Hacker News new | ask | show | jobs
by slavik81 2233 days ago
You could also add -ffast-math, which loosens the rules for floating point optimizations. For example, it would allow the compiler to turn floating point divisions into multiplications by an inverse, and to group operations more efficiently even if doing so would slightly affect rounding. It also rounds denormal numbers down to zero, which can greatly improve performance on a lot of hardware.

-march=native may also be useful, as it would allow the compiler to use newer CPU instructions, and tune the generated code to your hardware. That would make the program less portable, but it's not like CUDA is portable either.

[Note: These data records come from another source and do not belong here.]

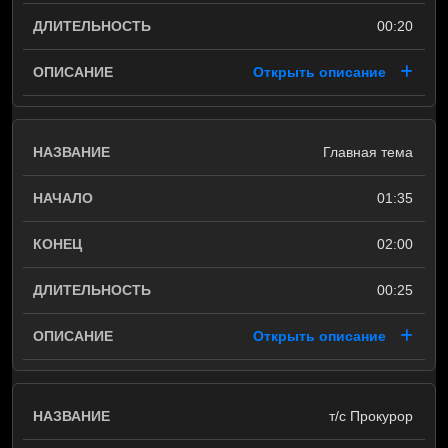
00:20
Открыть описание
Главная тема
01:35
02:00
00:25
Открыть описание
т/с Прокурор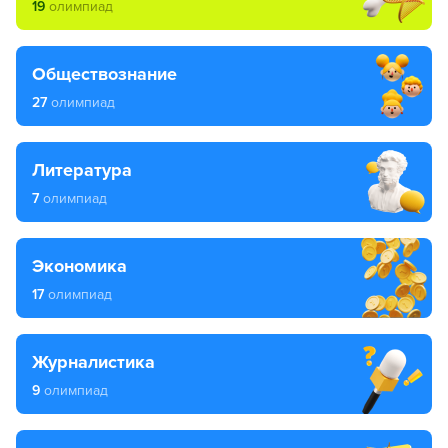
19
олимпиад
обществознание
27
олимпиад
литература
7
олимпиад
экономика
17
олимпиад
журналистика
9
олимпиад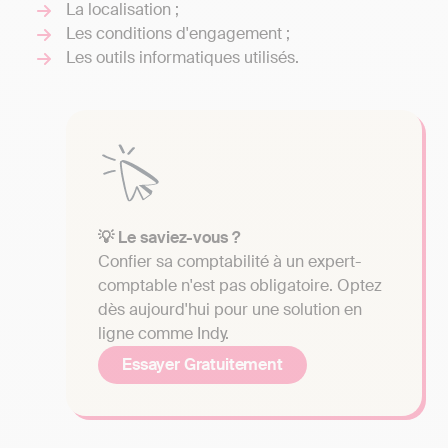
La localisation ;
Les conditions d'engagement ;
Les outils informatiques utilisés.
💡 Le saviez-vous ?
Confier sa comptabilité à un expert-
comptable n'est pas obligatoire. Optez
dès aujourd'hui pour une solution en
ligne comme Indy.
Essayer Gratuitement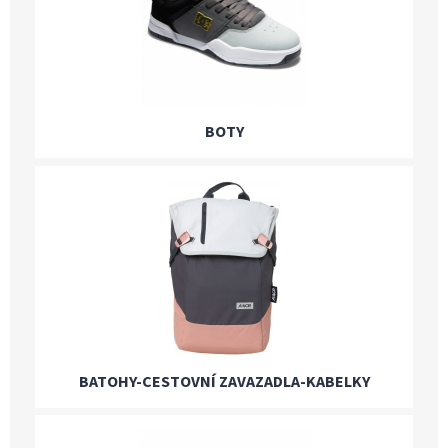
BOTY
BATOHY-CESTOVNÍ ZAVAZADLA-KABELKY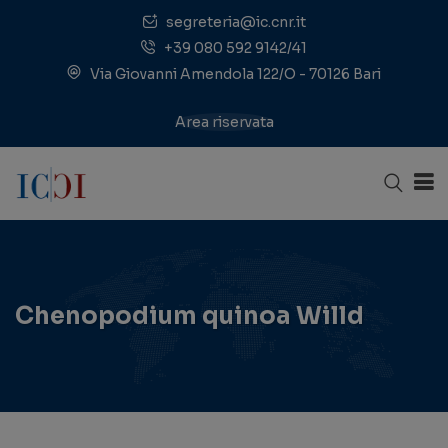
segreteria@ic.cnr.it
+39 080 592 9142/41
Via Giovanni Amendola 122/O - 70126 Bari
Area riservata
Chenopodium quinoa Willd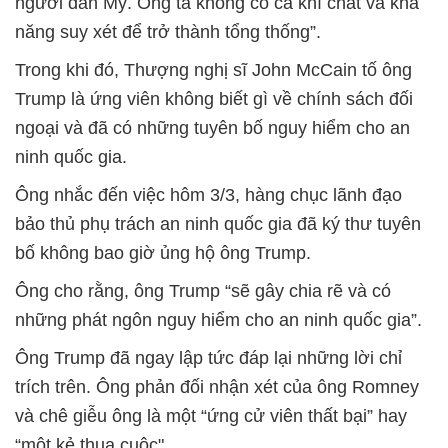
người dân Mỹ. Ông ta không có cả khí chất và khả
năng suy xét để trở thành tổng thống”.
Trong khi đó, Thượng nghị sĩ John McCain tố ông
Trump là ứng viên không biết gì về chính sách đối
ngoại và đã có những tuyên bố nguy hiểm cho an
ninh quốc gia.
Ông nhắc đến việc hôm 3/3, hàng chục lãnh đạo
bảo thủ phụ trách an ninh quốc gia đã ký thư tuyên
bố không bao giờ ủng hộ ông Trump.
Ông cho rằng, ông Trump “sẽ gây chia rẽ và có
những phát ngôn nguy hiểm cho an ninh quốc gia”.
Ông Trump đã ngay lập tức đáp lại những lời chỉ
trích trên. Ông phản đối nhận xét của ông Romney
và chê giễu ông là một “ứng cử viên thất bại” hay
“một kẻ thua cuộc".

My machine matches those numbers surprisingly closely. With -O0 it took 89.6s. With -O3, it took 11.7s. With -Ofast (which combines -O3 and -ffast-math), it took 10.6s. With -Ofast -march=native, it took 8.9s. I would expect those gains to extrapolate to the multi-threaded version, maybe pushing it down to 1 second without any further work. (Note: I'm using GCC on Ubuntu 18.04 with a Haswell i7. Your mileage may vary.)

1 comments

Offtopic, but I think that languages should have special float types that trigger the use of fast math. That way, a programmer can better control which parts of a program are done with approximate floating point operations.
One of the reasons why I think Zig looks appealing is that you can set the policy for these sorts of things on a per-block basis: https://ziglang.org/documentation/master/#setFloatMode
Imho that's too fine-grained. Usually you determine which variables don't need strict accuracy rather than which code, so that's better controlled through types. Also, it's easy to limit approximations to code blocks by casting to/from approximate types around a code block so you can still have fine grained control.